Eine Neuerung des SM8975 wird sein, dass er zwei Matrix-ALU-Blöcke innerhalb der Grafikeinheit enthalten wird. Diese wurden von den Ingenieuren speziell zur Beschleunigung komplexer mathematischer Operationen entwickelt, und es überrascht nicht, dass sie vor allem bei Aufgaben im Bereich der künstlichen Intelligenz nützlich sein werden. Es könnte lokale KI-Funktionen erheblich unterstützen, und auch die vom Unternehmen angekündigte AI Frame Fusion-Technologie wird auf den Matrix-ALU-Blöcken basieren. 
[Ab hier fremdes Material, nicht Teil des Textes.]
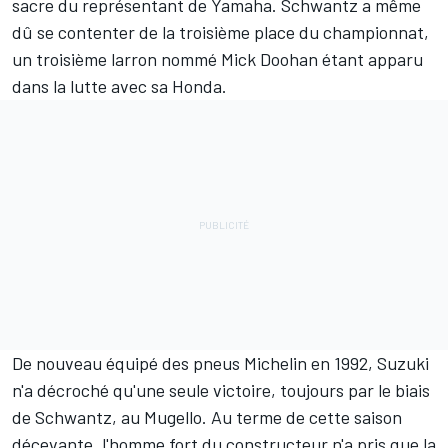
sacre du représentant de Yamaha. Schwantz a même
dû se contenter de la troisième place du championnat,
un troisième larron nommé
Mick Doohan
étant apparu
dans la lutte avec sa Honda.
De nouveau équipé des pneus Michelin en 1992, Suzuki
n'a décroché qu'une seule victoire, toujours par le biais
de Schwantz, au Mugello. Au terme de cette saison
décevante, l'homme fort du constructeur n'a pris que la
Es wird gemunkelt, dass der leistungsstärkere Adreno 850 mit dem doppelten Matrix-ALU-Prozessor so exklusiv sein wird, dass er selbst im einfachen Snapdragon 8 Elite Gen 6 (SM8950) fehlen wird. Sollte sich dies tatsächlich so entwickeln, wird nur ein recht kleiner Kreis von Nutzern in den Genuss der Vorteile von „AI Frame Fusion“ kommen.

Wenn alles nach Plan verläuft, wird Qualcomm am 22. September die neue Snapdragon-8-Elite-Generation vorstellen. Xiaomi werden dann als Erste auf dieser Grundlage ein/mehrere High-End-Smartphones ankündigen.